● **Assignment**
Render every line from the one containing "To the nearest" through the final line of the rows below, both included, as a JSON list of strings with one string per line and blank lines omitted. Leave the pictures out of the answer.

● **The input**
□ □ □ □ □ □ □

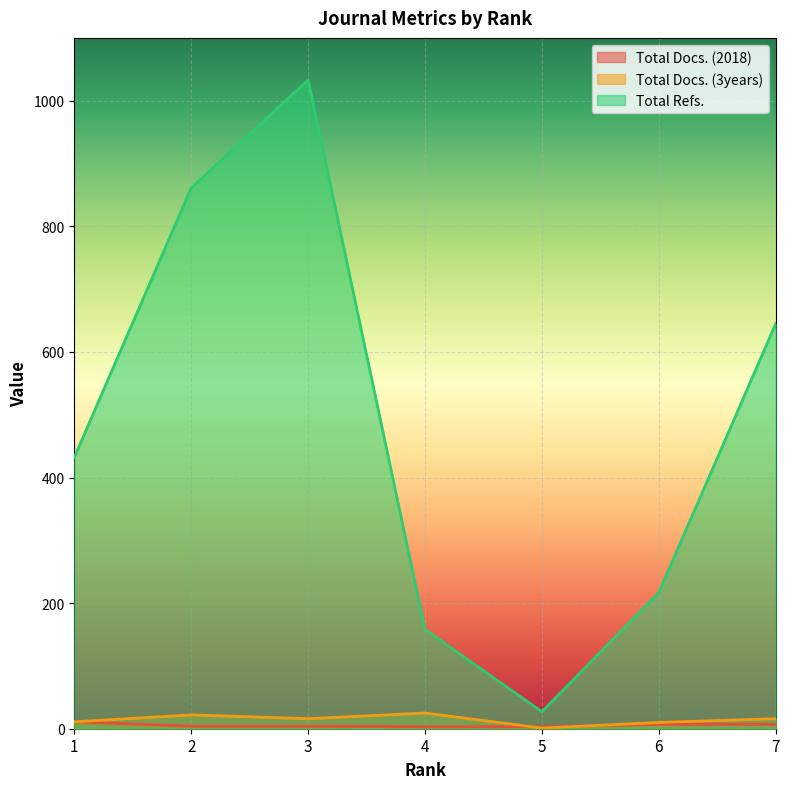

What is the sum of the Total Refs. values at 3 and 1?

1465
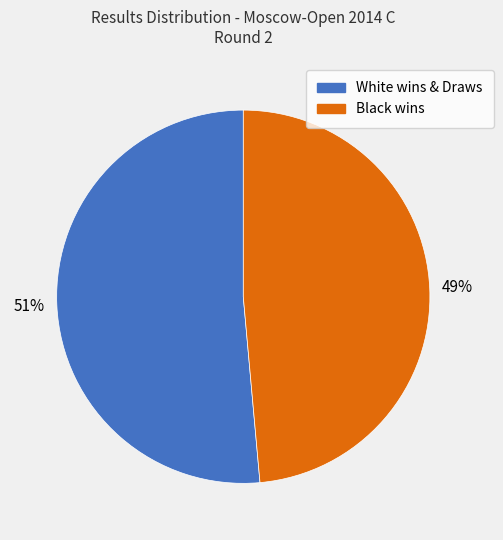

To the nearest percent, what is the average slice percentage?

50%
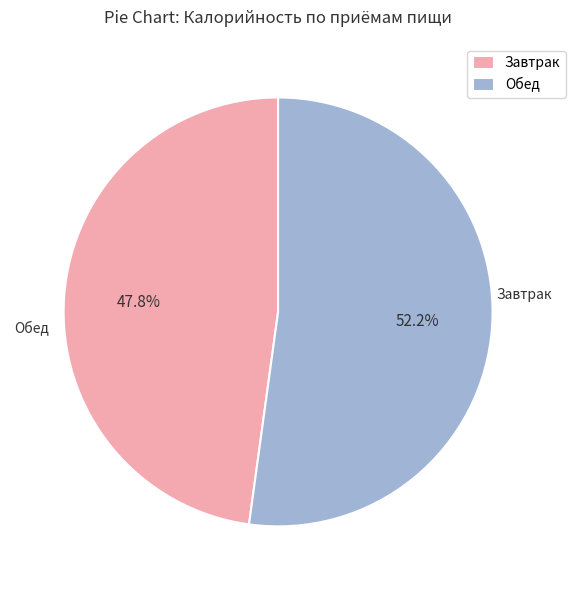

How many segments does this pie chart have?

2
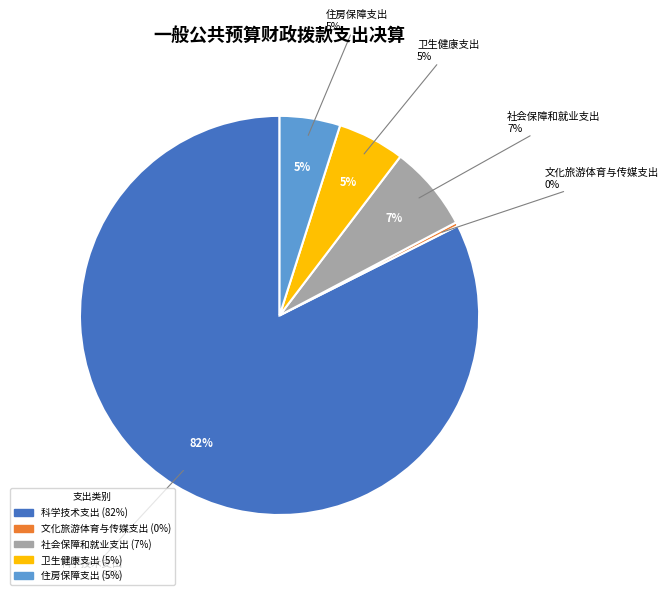

Rank the categories by value from lowest to highest.

文化旅游体育与传媒支出, 住房保障支出, 卫生健康支出, 社会保障和就业支出, 科学技术支出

□ □ □ □ □ □ □

● **Output**
[
  "To the nearest percent, what is the average slice percentage?",
  "50%",
  "How many segments does this pie chart have?",
  "2",
  "Rank the categories by value from lowest to highest.",
  "文化旅游体育与传媒支出, 住房保障支出, 卫生健康支出, 社会保障和就业支出, 科学技术支出"
]